Here, some photos of their travels, with commentary from Silva.

 

"Some students went to Monte Albán, which is a pre-hispanic Zapotec ruin," Silva says. "Monte Albán is a pretty impressive site. It's on the top of a mountain. No one quite understands how they made it absolutely flat like that."

 

"This is the cathedral in the city of Oaxaca."

 

"The students had a night on the town in the city of Oaxaca. This is the main square."

 

"This is Oaxaca's Central Valley. It's arid. The dry season typically goes from September all the way through the new year, and it doesn't start to rain again until June. The landscape will get pretty brown because of the scarcity of water. And there's progressive deforestation because of grazing, and because of the use of wood for fire, which is the main source of energy for locals. Things that grow here include agave, cacti, and some indigenous species of oaks and pines."

 

"We're in the town of San Martin Tilcajete, at the studio of Jacobo and María Ángeles. Over the years, they've grown this place into an art complex where they teach people and produce alebrijes, which are these animal figures that are carved out of wood from copal trees, then heavily painted in very intricate patterns.

"We stopped to see the place, and then everyone was hungry. We're eating gemelas. It's basically a long tortilla filled with ground black beans, Oaxaca cheese, and hot sauce. And it was all produced locally."

 

"This was taken at a palenque — a place where mezcal is produced. The maestro — the owner of the palenque — is called Félix. This is a big oven, lined with volcanic stones and encino pine, which is the type of local pine wood that you can see here in the foreground. The wood is heated up, and then they put the agave piñas in there and cover the whole the thing with earth. The piñas will cook there for about five days. After that, they are shredded into fine pieces, either with a stone wheel that's pulled by an animal or with a mechanical grinder."

 

"This, at Félix's palenque, is a double distillation vessel that is typical of the region. Mezcal starts as a fermented liquid called pulque — like a beer made of agave, with a very low alcohol concentration. Each of these boxes is a wood oven.

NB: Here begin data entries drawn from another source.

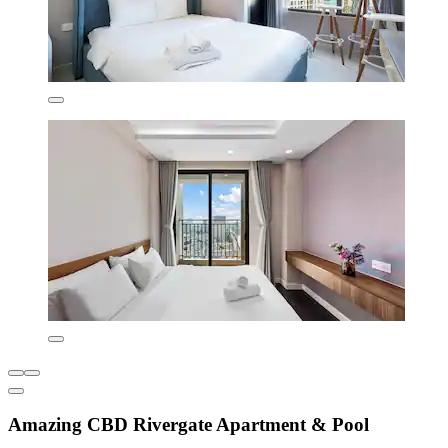
Amazing CBD Rivergate Apartment & Pool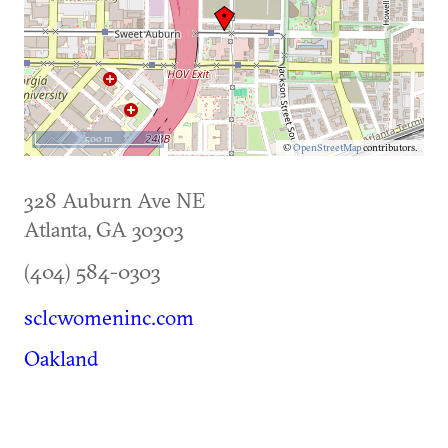
500 m
©
OpenStreetMap
contributors.
328 Auburn Ave NE
Atlanta
,
GA
30303
(404) 584-0303
sclcwomeninc.com
Oakland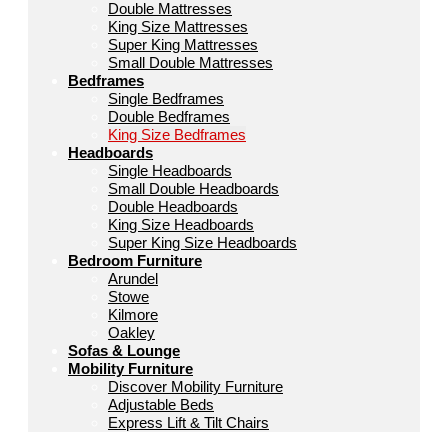
Double Mattresses
King Size Mattresses
Super King Mattresses
Small Double Mattresses
Bedframes
Single Bedframes
Double Bedframes
King Size Bedframes
Headboards
Single Headboards
Small Double Headboards
Double Headboards
King Size Headboards
Super King Size Headboards
Bedroom Furniture
Arundel
Stowe
Kilmore
Oakley
Sofas & Lounge
Mobility Furniture
Discover Mobility Furniture
Adjustable Beds
Express Lift & Tilt Chairs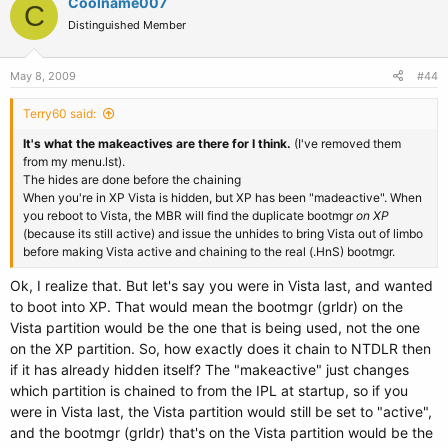
Coolname007
C
Distinguished Member
May 8, 2009
#44
Terry60 said:
It's what the makeactives are there for I think.
(I've removed them
from my menu.lst).
The hides are done before the chaining
When you're in XP Vista is hidden, but XP has been "madeactive". When
you reboot to Vista, the MBR will find the duplicate bootmgr
on XP
(because its still active) and issue the unhides to bring Vista out of limbo
before making Vista active and chaining to the real (.HnS) bootmgr.
Ok, I realize that. But let's say you were in Vista last, and wanted
to boot into XP. That would mean the bootmgr (grldr) on the
Vista partition would be the one that is being used, not the one
on the XP partition. So, how exactly does it chain to NTDLR then
if it has already hidden itself? The "makeactive" just changes
which partition is chained to from the IPL at startup, so if you
were in Vista last, the Vista partition would still be set to "active",
and the bootmgr (grldr) that's on the Vista partition would be the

The fire heats the distillation vessel and evaporates and condenses the pulque until it's about 50 to 55 per cent alcohol by volume."

 

"The man on the left is Herminio Coronado, the maestro at a mezcal palenque in Agua del Espino, a town in Ejutla. His palenque was our ultimate destination, where we made our adobe bricks. I'm on the right. We had already made some bricks when this photo was taken, which is why my feet are covered in mud."

 

"The mezcal production process leaves behind a fibrous waste product called bagazo. Here, we're breaking down and measuring some of it for use in our adobe bricks. The person standing up is Alejandro Montes, who showed us the adobe-making technique. The kid on top of the mountain of bagazo is Herminio's son Gabriel."

 

"The bagazo here had been accumulated over time as Herminio produced mezcal, so we needed to separate the fibres of it so that they weren't all clumped together. The adobe mixture is 10 parts earth, three parts bagazo, and three parts of the liquid, vinaza. The students here are Lori Chan, Ivee Wang, and Thomas Kim."

 

"Thomas Kim and Ted Marchant are shovelling earth that was collected for our adobe-making project into buckets."

 

"Here, Paulina Aviles Parra and Maria Cortes Herrera are filling a mould with the adobe mixture. You have to level it off at the top, and then you use the two side handles to pull it up evenly."

 

"We were able to make about 60 bricks during our first day and 150 the following day before it started to rain and we weren't able to make any more. The virtue of this process is that it doesn't waste scarce water supplies. At the same time, it helps keep the harmful vinaza liquid out of the environment. Once the bricks are made, they need to dry in the sun for about three weeks before they can be used."

Photographs by Thomas Kim and Stephanie Tung.